> About this exercise: Give back each line of the listing below that contains the string "país".

> Extracted material:
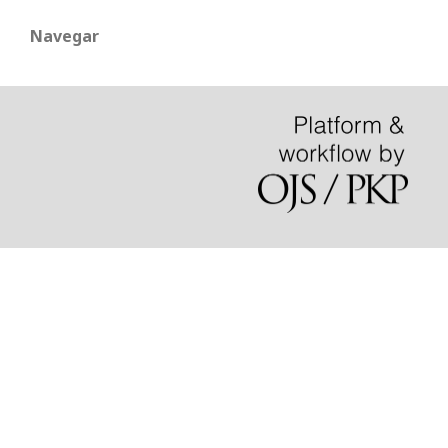
Navegar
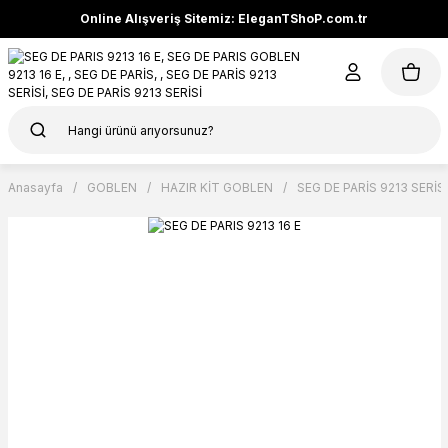
Online Alışveriş Sitemiz: EleganTShoP.com.tr
Anasayfa
GOBLEN
HAZIR KİT GOBLEN
SEG DE PARİS 9213 SERİSİ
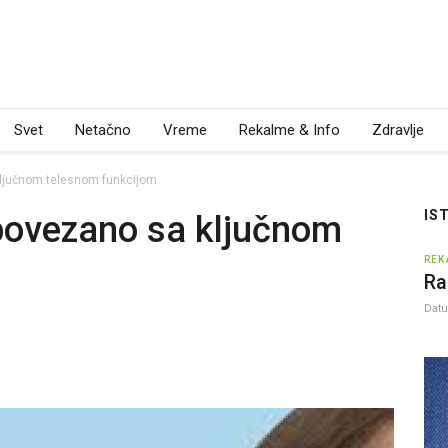
Svet
Netačno
Vreme
Rekalme & Info
Zdravlje
ključnom telesnom funkcijom
IS
 povezano sa ključnom
m
REK
Ra
Dat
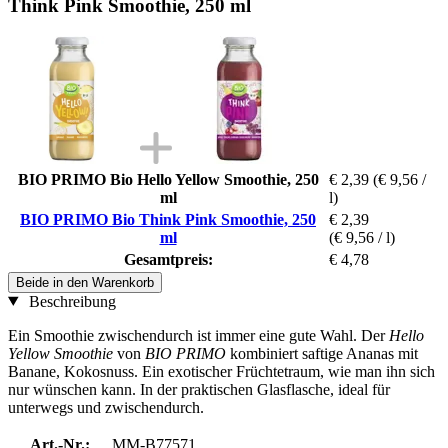
Think Pink Smoothie, 250 ml
BIO PRIMO Bio Hello Yellow Smoothie, 250
€ 2,39
(€ 9,56 /
ml
l)
BIO PRIMO Bio Think Pink Smoothie, 250
€ 2,39
ml
(€ 9,56 / l)
Gesamtpreis:
€ 4,78
Beide in den Warenkorb
Beschreibung
Ein Smoothie zwischendurch ist immer eine gute Wahl. Der
Hello
Yellow Smoothie
von
BIO PRIMO
kombiniert saftige Ananas mit
Banane, Kokosnuss. Ein exotischer Früchtetraum, wie man ihn sich
nur wünschen kann. In der praktischen Glasflasche, ideal für
unterwegs und zwischendurch.
Art.-Nr.:
MM-B77571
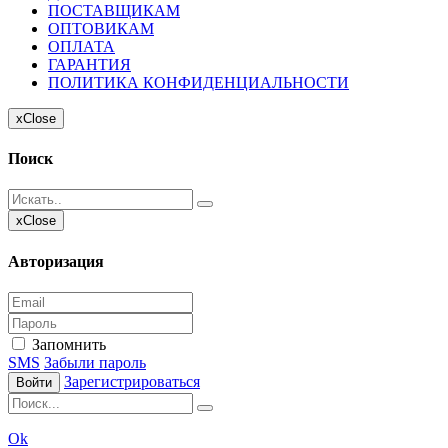
ПОСТАВЩИКАМ
ОПТОВИКАМ
ОПЛАТА
ГАРАНТИЯ
ПОЛИТИКА КОНФИДЕНЦИАЛЬНОСТИ
x
Close
Поиск
x
Close
Авторизация
Запомнить
SMS
Забыли пароль
Зарегистрироваться
Войти
Ok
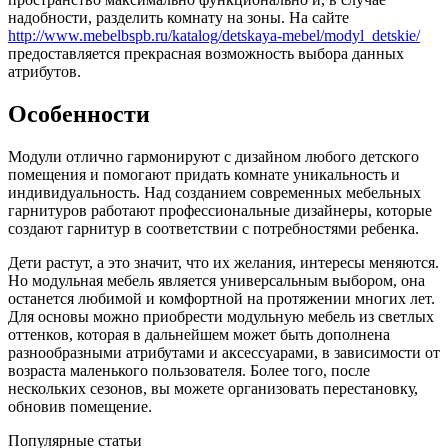
надобности, разделить комнату на зоны. На сайте
http://www.mebelbspb.ru/katalog/detskaya-mebel/modyl_detskie/
предоставляется прекрасная возможность выбора данных
атрибутов.
Особенности
Модули отлично гармонируют с дизайном любого детского
помещения и помогают придать комнате уникальность и
индивидуальность. Над созданием современных мебельных
гарнитуров работают профессиональные дизайнеры, которые
создают гарнитур в соответствии с потребностями ребенка.
Дети растут, а это значит, что их желания, интересы меняются.
Но модульная мебель является универсальным выбором, она
останется любимой и комфортной на протяжении многих лет.
Для основы можно приобрести модульную мебель из светлых
оттенков, которая в дальнейшем может быть дополнена
разнообразными атрибутами и аксессуарами, в зависимости от
возраста маленького пользователя. Более того, после
нескольких сезонов, вы можете организовать перестановку,
обновив помещение.
Популярные статьи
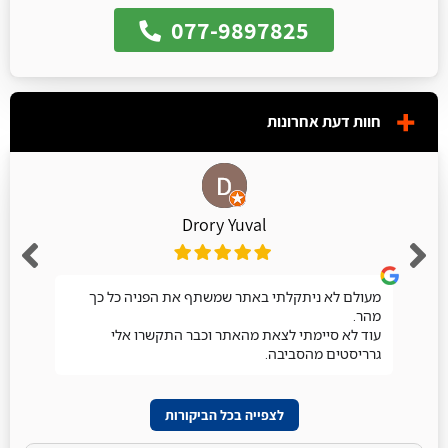
077-9897825
חוות דעת אחרונות
Drory Yuval
מעולם לא ניתקלתי באתר שמשתף את הפניה כל כך
מהר.
עוד לא סיימתי לצאת מהאתר וכבר התקשרו אלי
גרריסטים מהסביבה.
לצפייה בכל הביקורות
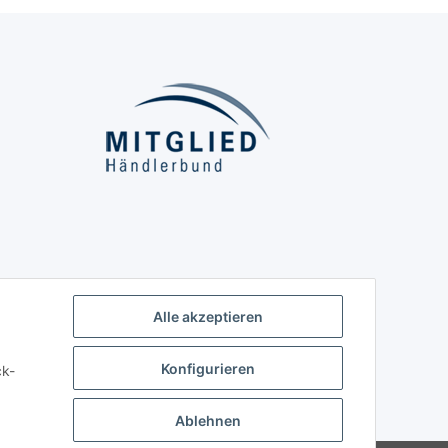
Alle akzeptieren
Konfigurieren
ck-
Ablehnen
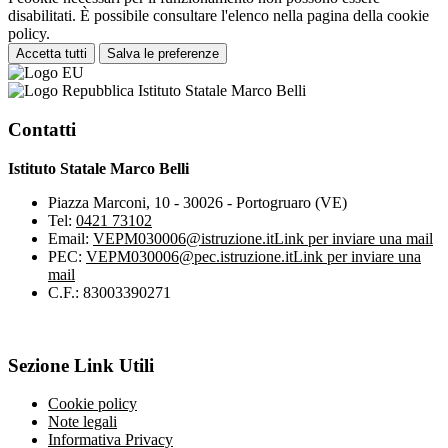
disabilitati. È possibile consultare l'elenco nella pagina della cookie
policy.
Accetta tutti
Salva le preferenze
Istituto Statale Marco Belli
Contatti
Istituto Statale Marco Belli
Piazza Marconi, 10 - 30026 - Portogruaro (VE)
Tel:
0421 73102
Email:
VEPM030006@istruzione.it
Link per inviare una mail
PEC:
VEPM030006@pec.istruzione.it
Link per inviare una
mail
C.F.: 83003390271
Sezione Link Utili
Cookie policy
Note legali
Informativa Privacy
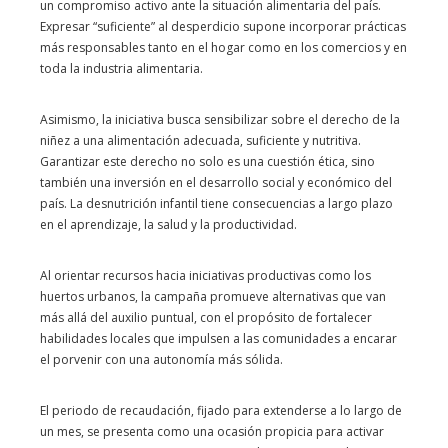
un compromiso activo ante la situación alimentaria del país.
Expresar “suficiente” al desperdicio supone incorporar prácticas
más responsables tanto en el hogar como en los comercios y en
toda la industria alimentaria.
Asimismo, la iniciativa busca sensibilizar sobre el derecho de la
niñez a una alimentación adecuada, suficiente y nutritiva.
Garantizar este derecho no solo es una cuestión ética, sino
también una inversión en el desarrollo social y económico del
país. La desnutrición infantil tiene consecuencias a largo plazo
en el aprendizaje, la salud y la productividad.
Al orientar recursos hacia iniciativas productivas como los
huertos urbanos, la campaña promueve alternativas que van
más allá del auxilio puntual, con el propósito de fortalecer
habilidades locales que impulsen a las comunidades a encarar
el porvenir con una autonomía más sólida.
El periodo de recaudación, fijado para extenderse a lo largo de
un mes, se presenta como una ocasión propicia para activar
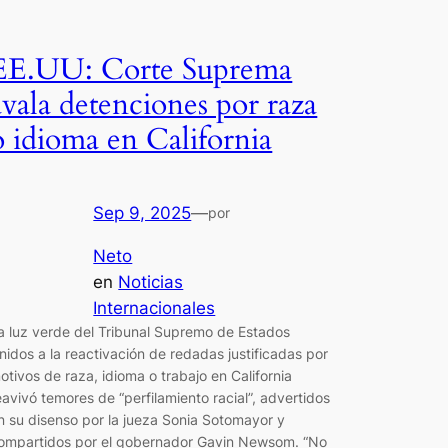
EE.UU: Corte Suprema
avala detenciones por raza
o idioma en California
Sep 9, 2025
—
por
Neto
en
Noticias
Internacionales
a luz verde del Tribunal Supremo de Estados
nidos a la reactivación de redadas justificadas por
otivos de raza, idioma o trabajo en California
eavivó temores de “perfilamiento racial”, advertidos
n su disenso por la jueza Sonia Sotomayor y
ompartidos por el gobernador Gavin Newsom. “No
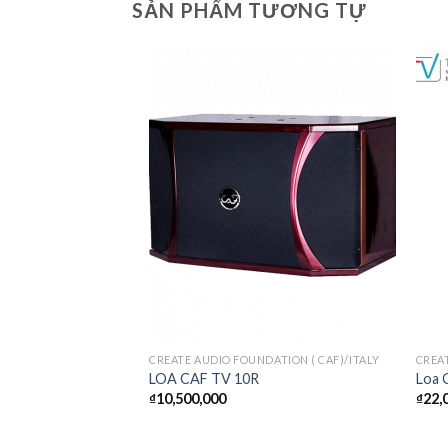
SẢN PHẨM TƯƠNG TỰ
CREATE AUDIO FOUNDATION ( CAF)/ITALY
CREAT
LOA CAF TV 10R
Loa 
₫
10,500,000
₫
22,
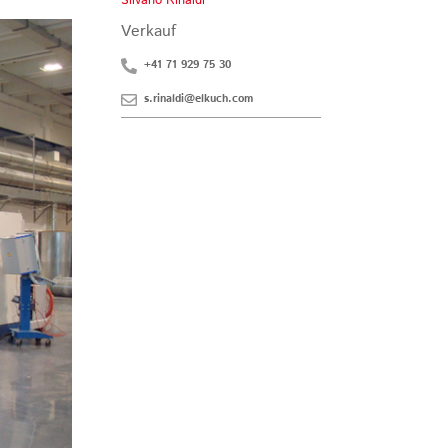
Silvano Rinaldi
Verkauf
+41 71 929 75 30
s.rinaldi@elkuch.com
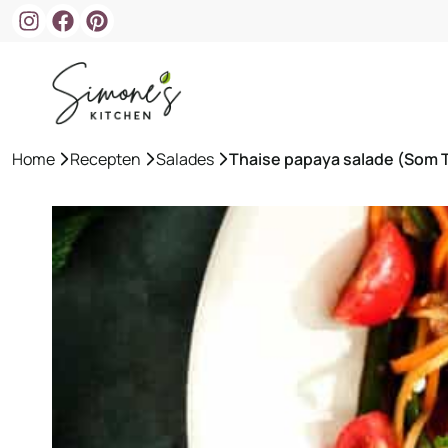
Ga
naar
de
inhoud
Home
»
Recepten
»
Salades
»
Thaise papaya salade (Som 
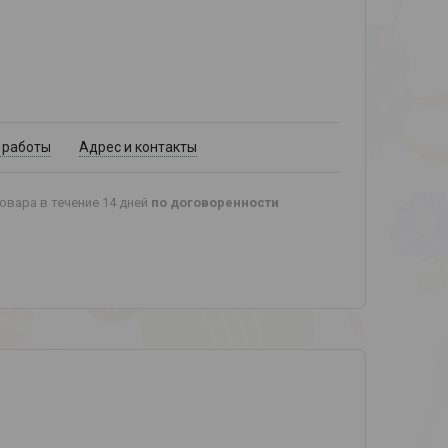
 работы
Адрес и контакты
овара в течение 14 дней
по договоренности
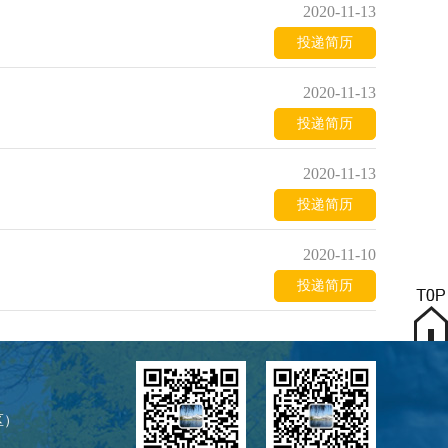
2020-11-13
投递简历
2020-11-13
投递简历
2020-11-13
投递简历
2020-11-10
投递简历
区）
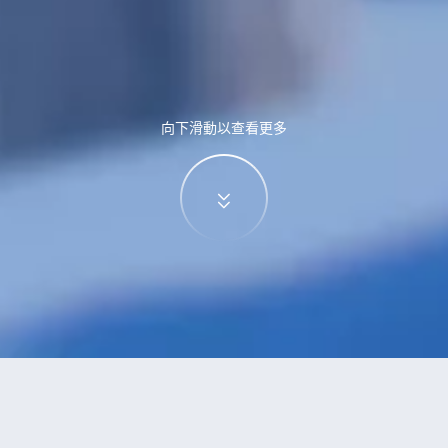
向下滑動以查看更多
特價酒店
>
中國酒店
>
和村
酒店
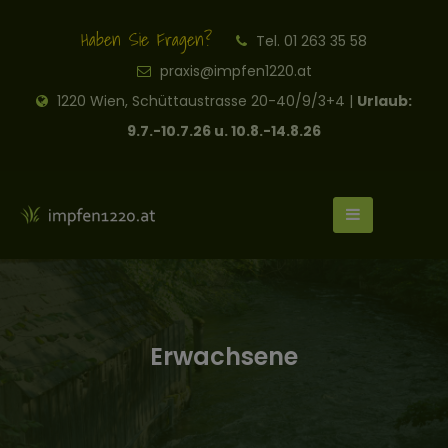
Haben Sie Fragen?
Tel. 01 263 35 58
praxis@impfen1220.at
1220 Wien, Schüttaustrasse 20-40/9/3+4 |
Urlaub:
9.7.-10.7.26 u. 10.8.-14.8.26
Erwachsene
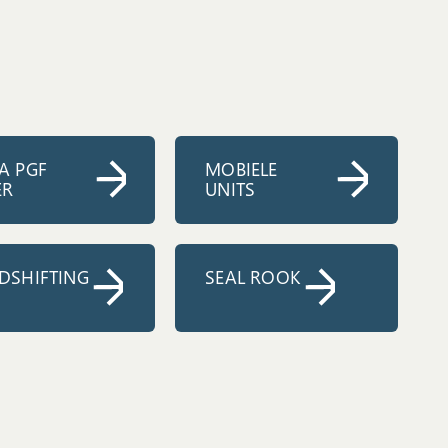
A PGF
MOBIELE
ER
UNITS
DSHIFTING
SEAL ROOK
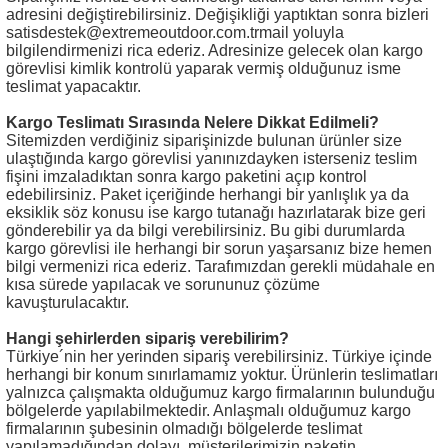
adresini değiştirebilirsiniz. Değişikliği yaptıktan sonra bizleri
satisdestek@extremeoutdoor.com.trmail yoluyla
bilgilendirmenizi rica ederiz. Adresinize gelecek olan kargo
görevlisi kimlik kontrolü yaparak vermiş olduğunuz isme
teslimat yapacaktır.
Kargo Teslimatı Sırasında Nelere Dikkat Edilmeli?
Sitemizden verdiğiniz siparişinizde bulunan ürünler size
ulaştığında kargo görevlisi yanınızdayken isterseniz teslim
fişini imzaladıktan sonra kargo paketini açıp kontrol
edebilirsiniz. Paket içeriğinde herhangi bir yanlışlık ya da
eksiklik söz konusu ise kargo tutanağı hazırlatarak bize geri
gönderebilir ya da bilgi verebilirsiniz. Bu gibi durumlarda
kargo görevlisi ile herhangi bir sorun yaşarsanız bize hemen
bilgi vermenizi rica ederiz. Tarafımızdan gerekli müdahale en
kısa sürede yapılacak ve sorununuz çözüme
kavuşturulacaktır.
Hangi şehirlerden sipariş verebilirim?
Türkiye´nin her yerinden sipariş verebilirsiniz. Türkiye içinde
herhangi bir konum sınırlamamız yoktur. Ürünlerin teslimatları
yalnızca çalışmakta olduğumuz kargo firmalarının bulunduğu
bölgelerde yapılabilmektedir. Anlaşmalı olduğumuz kargo
firmalarının şubesinin olmadığı bölgelerde teslimat
yapılamadığından dolayı, müşterilerimizin paketin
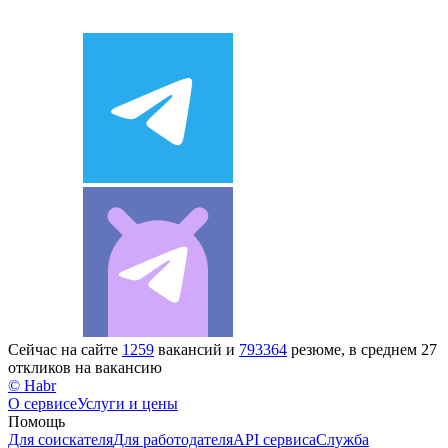
Сейчас на сайте
1259
вакансий и
793364
резюме, в среднем 27
откликов на вакансию
© Habr
О сервисе
Услуги и цены
Помощь
Для соискателя
Для работодателя
API сервиса
Служба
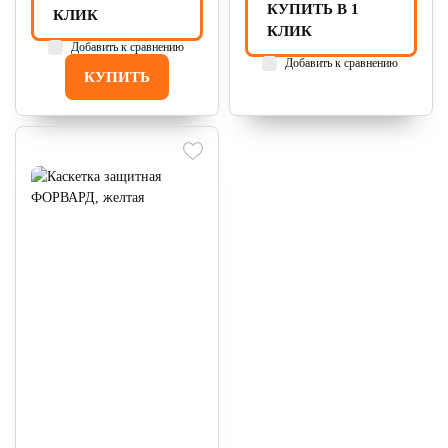
КУПИТЬ В 1
КЛИК
КЛИК
Добавить к сравнению
Добавить к сравнению
КУПИТЬ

> Exercise solution:
un compromiso activo ante la situación alimentaria del país.
país. La desnutrición infantil tiene consecuencias a largo plazo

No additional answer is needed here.